Even so - VBA proves that if you make a development tool accessible enough and obviously useful enough at least some non-programmers will start writing code for it.

The challenge for something like Eve is usefulness. What's the user benefit? To date I'm not seeing one - which doesn't mean there isn't one, just that so far it's not obvious to me.

I can certainly understand a vision that makes technology of all kinds far more accessible and responsive. But asking users to make their own code probably isn't the answer there - I think it's more likely to be some kind of contextual inference/AI/NLP system that's smart enough to make good guesses about what users want and handles the low level stuff for them.


VBA also sucks a lot of people into programming proper. A few years ago I started by recording macros and then reading the code they generated, then writing my own code. I learned what a database was by making a sales lead tracker in Access.

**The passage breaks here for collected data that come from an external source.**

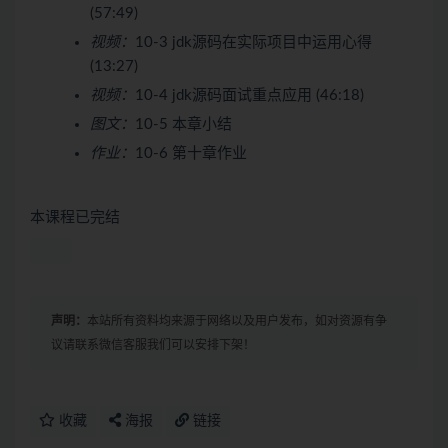
(57:49)
视频：
10-3 jdk源码在实际项目中运用心得
(13:27)
视频：
10-4 jdk源码面试重点应用 (46:18)
图文：
10-5 本章小结
作业：
10-6 第十章作业
本课程已完结
声明：
本站所有资料均来源于网络以及用户发布，如对资源有争
议请联系微信客服我们可以安排下架！
收藏
海报
链接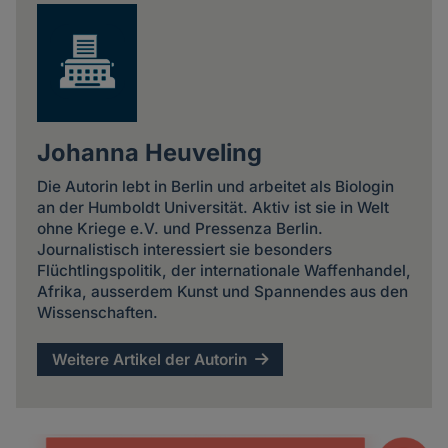
Johanna Heuveling
Die Autorin lebt in Berlin und arbeitet als Biologin
an der Humboldt Universität. Aktiv ist sie in Welt
ohne Kriege e.V. und Pressenza Berlin.
Journalistisch interessiert sie besonders
Flüchtlingspolitik, der internationale Waffenhandel,
Afrika, ausserdem Kunst und Spannendes aus den
Wissenschaften.
Weitere Artikel der Autorin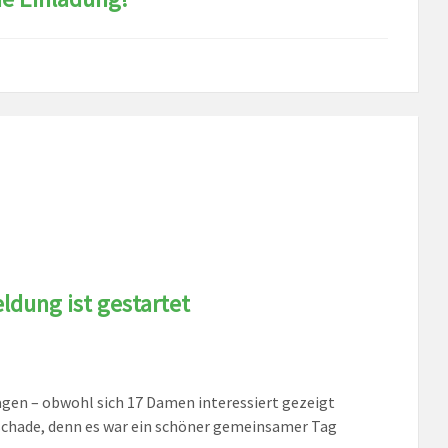
dung ist gestartet
agen – obwohl sich 17 Damen interessiert gezeigt
 schade, denn es war ein schöner gemeinsamer Tag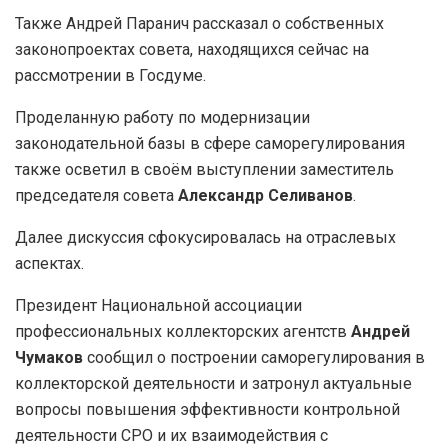
Также Андрей Паранич рассказал о собственных
законопроектах совета, находящихся сейчас на
рассмотрении в Госдуме.
Проделанную работу по модернизации
законодательной базы в сфере саморегулирования
также осветил в своём выступлении заместитель
председателя совета
Александр Селиванов
.
Далее дискуссия сфокусировалась на отраслевых
аспектах.
Президент Национальной ассоциации
профессиональных коллекторских агентств
Андрей
Чумаков
сообщил о построении саморегулирования в
коллекторской деятельности и затронул актуальные
вопросы повышения эффективности контрольной
деятельности СРО и их взаимодействия с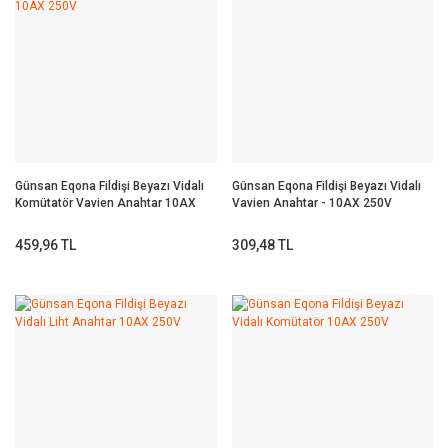
Günsan Eqona Fildişi Beyazı Vidalı
Günsan Eqona Fildişi Beyazı Vidalı
Komütatör Vavien Anahtar 10AX
Vavien Anahtar - 10AX 250V
250V
459,96 TL
309,48 TL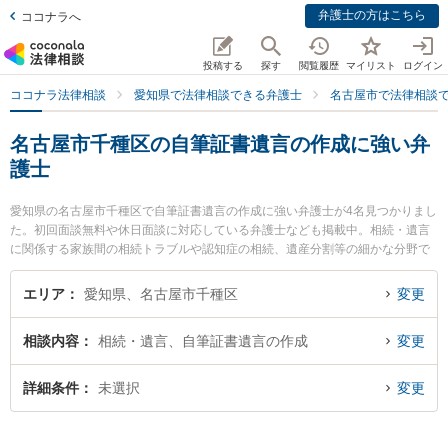
弁護士の方はこちら
ココナラへ
投稿する
探す
閲覧履歴
マイリスト
ログイン
ココナラ法律相談
愛知県で法律相談できる弁護士
名古屋市で法律相談
名古屋市千種区の自筆証書遺言の作成に強い弁
護士
愛知県の名古屋市千種区で自筆証書遺言の作成に強い弁護士が4名見つかりまし
た。初回面談無料や休日面談に対応している弁護士なども掲載中。相続・遺言
に関係する家族間の相続トラブルや認知症の相続、遺産分割等の細かな分野で
の絞り込み検索もでき便利です。特によつば法律事務所の鈴木 隆史弁護士や星
ヶ丘法律事務所の宮城 佳典弁護士、弁護士法人名古屋北法律事務所 ちくさ事務
エリア
愛知県、名古屋市千種区
変更
所の村上 光平弁護士のプロフィール情報や弁護士費用、強みなどが注目されて
います。『名古屋市千種区で土日や夜間に発生した自筆証書遺言の作成のトラ
相談内容
相続・遺言、自筆証書遺言の作成
変更
ブルを今すぐに弁護士に相談したい』『自筆証書遺言の作成のトラブル解決の
実績豊富な近くの弁護士を検索したい』『初回相談無料で自筆証書遺言の作成
を法律相談できる名古屋市千種区内の弁護士に相談予約したい』などでお困り
詳細条件
未選択
変更
の相談者さんにおすすめです。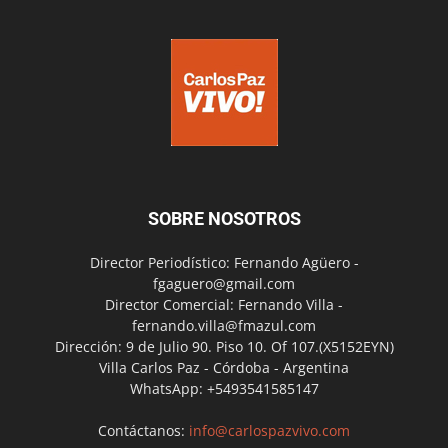
SOBRE NOSOTROS
Director Periodístico: Fernando Agüero -
fgaguero@gmail.com
Director Comercial: Fernando Villa -
fernando.villa@fmazul.com
Dirección: 9 de Julio 90. Piso 10. Of 107.(X5152EYN)
Villa Carlos Paz - Córdoba - Argentina
WhatsApp: +5493541585147
Contáctanos:
info@carlospazvivo.com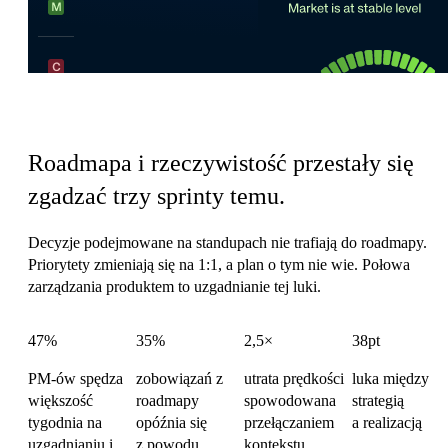
Koszt koordynacji produktu
Roadmapa i rzeczywistość przestały się
zgadzać trzy sprinty temu.
Decyzje podejmowane na standupach nie trafiają do roadmapy.
Priorytety zmieniają się na 1:1, a plan o tym nie wie. Połowa
zarządzania produktem to uzgadnianie tej luki.
47%
35%
2,5×
38pt
PM-ów spędza
zobowiązań z
utrata prędkości
luka między
większość
roadmapy
spowodowana
strategią
tygodnia na
opóźnia się
przełączaniem
a realizacją
uzgadnianiu i
z powodu
kontekstu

Fast forward to today and I am writing scripts and building apps in ruby, python, JS, Java, Clojure and Haskell.


Same experience here, although it was 15 years ago! (And I made my lead tracker in Excel itself -- didn't move on to Access until the next project.) I still hold on to the first VBA for Excel programming book I got back then, purely for the nostalgia. Fun times!

Isn't it incredible that VBA is still around (and probably unchanged since the late 90's). Bummer that MS has let Access stagnate for the past decade.


Sounds a lot like some form of FRP. What are the differences to Elm [1] and its support for live editing and its time-travelling debugger?

[1] http://elm-lang.org


Their model is quite unlike FRP. Although Eve is evolving, it would be illustrative to study one of their influences: http://www.bloom-lang.net


This isn't FRP (incidentally, FRP has something in common with the relational and constraint systems of the past, but doing them functionally rather than via constraint solving or relation processing). And anyways, Elm is hardly the first language to support live editing and time travelling debugging (we've had that since the 90s in small languages), Elm doesn't even do this incrementally (it just replays the program from the beginning on each edit...not scalable).